Jenny Donnet

Personal information
- Full name: Jennifer Barbara Donnet
- Born: 26 May 1963 (age 63)
- Height: 1.64 m (5 ft 5 in)

Sport
- Country: Australia
- Event: 3m springboard

Medal record
Representing Australia
Women's Diving
Commonwealth Games
| Gold medal – first place | 1982 Brisbane | 3m springboard |
| Gold medal – first place | 1990 Auckland | 3m springboard |
| Silver medal – second place | 1986 Edinburgh | 3m springboard |

= Jenny Donnet =

Australian diver

Jennifer Barbara Donnet (born 26 May 1963) is a retired Australian competitive diver.

She was the first woman in any sport to represent Australia at four Olympic Games, competing in 1980 (Moscow), 1984 (Los Angeles), 1988 (Seoul) and 1992 (Barcelona). She was the Olympic Team Captain and Australian flag bearer at the Opening Ceremony of the 1992 Summer Olympics in Barcelona.

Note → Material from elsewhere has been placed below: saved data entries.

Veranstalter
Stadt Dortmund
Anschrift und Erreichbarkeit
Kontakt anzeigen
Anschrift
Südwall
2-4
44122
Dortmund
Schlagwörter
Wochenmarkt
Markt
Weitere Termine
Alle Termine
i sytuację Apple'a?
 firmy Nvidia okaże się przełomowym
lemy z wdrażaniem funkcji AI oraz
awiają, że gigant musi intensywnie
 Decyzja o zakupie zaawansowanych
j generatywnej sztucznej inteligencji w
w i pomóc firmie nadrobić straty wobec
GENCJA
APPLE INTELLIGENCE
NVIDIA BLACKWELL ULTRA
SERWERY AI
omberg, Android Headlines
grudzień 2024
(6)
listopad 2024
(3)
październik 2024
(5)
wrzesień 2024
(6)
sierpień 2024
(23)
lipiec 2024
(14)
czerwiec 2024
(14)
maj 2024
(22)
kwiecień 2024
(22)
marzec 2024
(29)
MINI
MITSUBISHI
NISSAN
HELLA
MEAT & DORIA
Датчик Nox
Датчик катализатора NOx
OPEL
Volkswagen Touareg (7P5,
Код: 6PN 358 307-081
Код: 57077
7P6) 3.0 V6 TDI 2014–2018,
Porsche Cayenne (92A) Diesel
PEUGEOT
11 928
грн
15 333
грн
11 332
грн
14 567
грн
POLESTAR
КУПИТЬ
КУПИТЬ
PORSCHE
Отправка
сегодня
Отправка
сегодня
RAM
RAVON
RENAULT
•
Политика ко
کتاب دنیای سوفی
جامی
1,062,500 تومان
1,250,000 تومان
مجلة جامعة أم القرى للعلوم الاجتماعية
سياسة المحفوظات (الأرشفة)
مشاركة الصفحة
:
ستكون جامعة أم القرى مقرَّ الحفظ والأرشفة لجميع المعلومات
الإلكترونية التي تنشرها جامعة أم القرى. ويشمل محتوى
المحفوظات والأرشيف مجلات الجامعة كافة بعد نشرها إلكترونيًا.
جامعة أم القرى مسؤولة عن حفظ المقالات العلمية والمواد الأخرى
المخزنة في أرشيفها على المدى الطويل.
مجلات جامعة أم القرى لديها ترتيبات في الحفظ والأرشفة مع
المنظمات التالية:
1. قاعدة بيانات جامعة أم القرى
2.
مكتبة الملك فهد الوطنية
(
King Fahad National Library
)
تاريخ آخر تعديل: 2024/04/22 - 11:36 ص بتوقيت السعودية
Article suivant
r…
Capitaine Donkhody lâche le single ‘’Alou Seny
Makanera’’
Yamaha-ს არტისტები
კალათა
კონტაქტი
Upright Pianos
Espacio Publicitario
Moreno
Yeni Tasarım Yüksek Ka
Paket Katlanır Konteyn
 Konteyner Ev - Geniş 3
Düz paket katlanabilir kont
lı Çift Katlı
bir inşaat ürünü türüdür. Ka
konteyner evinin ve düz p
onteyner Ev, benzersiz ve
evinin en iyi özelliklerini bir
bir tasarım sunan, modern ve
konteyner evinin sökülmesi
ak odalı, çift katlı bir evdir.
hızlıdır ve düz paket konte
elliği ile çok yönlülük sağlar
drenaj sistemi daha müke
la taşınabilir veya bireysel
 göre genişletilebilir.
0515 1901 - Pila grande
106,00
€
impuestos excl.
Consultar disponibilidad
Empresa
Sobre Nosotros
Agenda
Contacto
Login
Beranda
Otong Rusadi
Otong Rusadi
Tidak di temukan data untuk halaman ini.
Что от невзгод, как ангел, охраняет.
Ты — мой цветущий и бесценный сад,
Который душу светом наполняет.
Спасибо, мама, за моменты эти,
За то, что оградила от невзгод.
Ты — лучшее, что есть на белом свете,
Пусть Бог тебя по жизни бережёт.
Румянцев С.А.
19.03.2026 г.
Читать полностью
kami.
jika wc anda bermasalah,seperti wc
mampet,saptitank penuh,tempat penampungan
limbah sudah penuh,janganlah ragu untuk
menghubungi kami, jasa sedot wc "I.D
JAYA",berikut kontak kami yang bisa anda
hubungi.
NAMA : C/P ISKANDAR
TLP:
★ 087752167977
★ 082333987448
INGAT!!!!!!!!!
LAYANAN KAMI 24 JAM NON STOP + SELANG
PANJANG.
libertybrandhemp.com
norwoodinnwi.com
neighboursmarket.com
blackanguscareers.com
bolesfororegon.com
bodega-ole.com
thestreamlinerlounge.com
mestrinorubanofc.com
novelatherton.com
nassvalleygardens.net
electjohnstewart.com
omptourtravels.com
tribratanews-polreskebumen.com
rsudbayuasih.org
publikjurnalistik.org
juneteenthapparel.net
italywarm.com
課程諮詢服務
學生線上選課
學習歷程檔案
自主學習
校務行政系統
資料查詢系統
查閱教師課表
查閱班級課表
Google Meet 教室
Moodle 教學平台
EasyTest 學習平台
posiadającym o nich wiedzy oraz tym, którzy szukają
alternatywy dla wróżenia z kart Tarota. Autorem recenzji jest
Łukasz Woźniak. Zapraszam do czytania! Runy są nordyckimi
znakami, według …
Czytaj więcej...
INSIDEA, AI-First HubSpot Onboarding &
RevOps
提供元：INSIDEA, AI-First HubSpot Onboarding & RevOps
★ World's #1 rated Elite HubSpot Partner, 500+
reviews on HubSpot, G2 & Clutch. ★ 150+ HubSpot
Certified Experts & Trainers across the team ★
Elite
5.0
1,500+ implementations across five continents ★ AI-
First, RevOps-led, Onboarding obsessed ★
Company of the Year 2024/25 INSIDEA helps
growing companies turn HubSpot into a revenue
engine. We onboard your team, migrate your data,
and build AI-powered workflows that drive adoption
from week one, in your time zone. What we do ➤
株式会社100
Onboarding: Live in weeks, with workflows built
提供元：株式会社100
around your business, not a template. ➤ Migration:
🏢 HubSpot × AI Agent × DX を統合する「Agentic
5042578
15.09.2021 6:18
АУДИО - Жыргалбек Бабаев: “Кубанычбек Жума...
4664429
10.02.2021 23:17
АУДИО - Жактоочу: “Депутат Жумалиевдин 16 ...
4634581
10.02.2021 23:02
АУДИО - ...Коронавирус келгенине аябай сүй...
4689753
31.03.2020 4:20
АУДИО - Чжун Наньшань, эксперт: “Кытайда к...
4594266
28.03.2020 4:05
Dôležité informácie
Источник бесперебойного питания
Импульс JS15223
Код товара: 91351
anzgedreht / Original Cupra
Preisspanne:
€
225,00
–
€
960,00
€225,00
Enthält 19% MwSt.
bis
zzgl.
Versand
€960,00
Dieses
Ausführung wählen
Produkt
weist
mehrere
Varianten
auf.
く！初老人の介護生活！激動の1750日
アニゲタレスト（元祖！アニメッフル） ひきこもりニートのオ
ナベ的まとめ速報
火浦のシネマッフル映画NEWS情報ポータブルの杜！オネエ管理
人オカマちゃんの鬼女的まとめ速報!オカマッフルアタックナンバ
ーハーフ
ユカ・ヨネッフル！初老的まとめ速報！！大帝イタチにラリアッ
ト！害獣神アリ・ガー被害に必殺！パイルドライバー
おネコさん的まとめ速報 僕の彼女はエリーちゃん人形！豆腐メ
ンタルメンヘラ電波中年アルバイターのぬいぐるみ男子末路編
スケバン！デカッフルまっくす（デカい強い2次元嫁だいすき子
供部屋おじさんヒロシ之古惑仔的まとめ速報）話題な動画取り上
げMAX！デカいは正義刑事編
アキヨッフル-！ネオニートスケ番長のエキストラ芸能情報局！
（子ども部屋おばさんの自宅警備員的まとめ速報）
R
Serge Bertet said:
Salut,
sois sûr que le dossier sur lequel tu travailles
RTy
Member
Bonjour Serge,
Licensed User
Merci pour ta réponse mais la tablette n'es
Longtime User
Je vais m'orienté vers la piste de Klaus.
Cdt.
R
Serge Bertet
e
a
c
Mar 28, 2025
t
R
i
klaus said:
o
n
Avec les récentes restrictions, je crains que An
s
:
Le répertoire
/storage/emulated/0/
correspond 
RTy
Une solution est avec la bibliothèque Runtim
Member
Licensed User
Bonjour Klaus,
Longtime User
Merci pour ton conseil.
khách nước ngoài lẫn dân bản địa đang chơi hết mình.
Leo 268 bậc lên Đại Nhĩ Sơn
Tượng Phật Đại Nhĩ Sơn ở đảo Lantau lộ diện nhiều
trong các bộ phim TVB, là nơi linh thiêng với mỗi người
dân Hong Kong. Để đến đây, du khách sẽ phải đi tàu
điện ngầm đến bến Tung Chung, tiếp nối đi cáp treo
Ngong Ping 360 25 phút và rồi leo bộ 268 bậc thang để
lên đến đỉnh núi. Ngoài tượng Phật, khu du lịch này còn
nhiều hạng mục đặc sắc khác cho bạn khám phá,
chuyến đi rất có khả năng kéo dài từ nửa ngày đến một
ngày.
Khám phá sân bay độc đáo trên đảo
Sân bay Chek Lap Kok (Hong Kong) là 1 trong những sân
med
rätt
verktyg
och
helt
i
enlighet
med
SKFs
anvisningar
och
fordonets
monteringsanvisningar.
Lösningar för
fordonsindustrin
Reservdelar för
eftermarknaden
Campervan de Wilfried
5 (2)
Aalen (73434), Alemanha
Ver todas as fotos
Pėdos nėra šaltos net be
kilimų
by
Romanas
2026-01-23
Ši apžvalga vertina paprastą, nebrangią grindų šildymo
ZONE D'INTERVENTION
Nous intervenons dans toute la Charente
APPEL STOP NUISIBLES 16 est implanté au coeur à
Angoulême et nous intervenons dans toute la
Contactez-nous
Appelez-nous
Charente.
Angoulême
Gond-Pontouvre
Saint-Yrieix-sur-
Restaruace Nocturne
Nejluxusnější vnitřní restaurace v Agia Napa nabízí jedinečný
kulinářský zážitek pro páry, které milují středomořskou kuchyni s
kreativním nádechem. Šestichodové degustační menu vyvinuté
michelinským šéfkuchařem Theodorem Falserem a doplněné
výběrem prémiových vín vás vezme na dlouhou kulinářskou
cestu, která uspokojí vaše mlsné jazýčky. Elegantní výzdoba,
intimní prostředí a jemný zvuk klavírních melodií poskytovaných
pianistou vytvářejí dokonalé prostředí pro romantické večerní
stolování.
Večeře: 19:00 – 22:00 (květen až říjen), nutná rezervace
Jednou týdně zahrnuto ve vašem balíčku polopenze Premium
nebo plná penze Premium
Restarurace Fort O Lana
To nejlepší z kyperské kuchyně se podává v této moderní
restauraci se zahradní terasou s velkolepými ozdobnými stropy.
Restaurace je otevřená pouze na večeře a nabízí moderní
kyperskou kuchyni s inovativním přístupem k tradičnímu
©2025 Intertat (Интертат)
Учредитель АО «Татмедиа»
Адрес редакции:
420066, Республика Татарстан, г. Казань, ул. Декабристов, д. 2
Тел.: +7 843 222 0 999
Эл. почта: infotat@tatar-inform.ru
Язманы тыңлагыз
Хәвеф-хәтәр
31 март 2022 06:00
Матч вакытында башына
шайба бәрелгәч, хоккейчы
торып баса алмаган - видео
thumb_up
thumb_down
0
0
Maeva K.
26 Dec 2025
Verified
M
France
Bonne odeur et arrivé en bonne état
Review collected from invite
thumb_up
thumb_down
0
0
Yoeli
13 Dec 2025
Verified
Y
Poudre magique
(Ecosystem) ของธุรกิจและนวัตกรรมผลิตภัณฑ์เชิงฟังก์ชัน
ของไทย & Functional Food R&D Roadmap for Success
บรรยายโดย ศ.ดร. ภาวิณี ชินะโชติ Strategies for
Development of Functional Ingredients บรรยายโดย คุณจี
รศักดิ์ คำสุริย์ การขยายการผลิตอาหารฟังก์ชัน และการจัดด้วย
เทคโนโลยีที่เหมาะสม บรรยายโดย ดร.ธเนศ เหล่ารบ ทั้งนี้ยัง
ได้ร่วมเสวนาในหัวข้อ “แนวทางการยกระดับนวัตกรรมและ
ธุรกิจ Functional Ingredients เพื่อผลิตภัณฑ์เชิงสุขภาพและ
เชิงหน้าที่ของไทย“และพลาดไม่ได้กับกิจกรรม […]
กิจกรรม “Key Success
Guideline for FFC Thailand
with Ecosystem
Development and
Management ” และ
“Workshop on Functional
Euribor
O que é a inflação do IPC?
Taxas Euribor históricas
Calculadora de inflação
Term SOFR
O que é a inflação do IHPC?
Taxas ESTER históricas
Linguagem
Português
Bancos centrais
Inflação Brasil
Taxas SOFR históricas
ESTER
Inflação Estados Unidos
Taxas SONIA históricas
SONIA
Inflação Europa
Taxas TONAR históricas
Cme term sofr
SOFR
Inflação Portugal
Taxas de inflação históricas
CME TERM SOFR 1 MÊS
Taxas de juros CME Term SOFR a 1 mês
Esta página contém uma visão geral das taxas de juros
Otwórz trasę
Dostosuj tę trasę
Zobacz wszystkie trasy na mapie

Donnet won gold medals in the 3m springboard event at the 1982 and 1990 Commonwealth Games, and silver in the event at the 1986 Games. She is a member of the Australian Diving Hall of Fame.

Her father, Tom Donnet, was an Olympic Diving Coach and her mother, Barbara McAulay, was also a diver who won gold and silver medals in the 1954 Empire and Commonwealth Games (Vancouver), and competed at the 1956 Melbourne Olympics.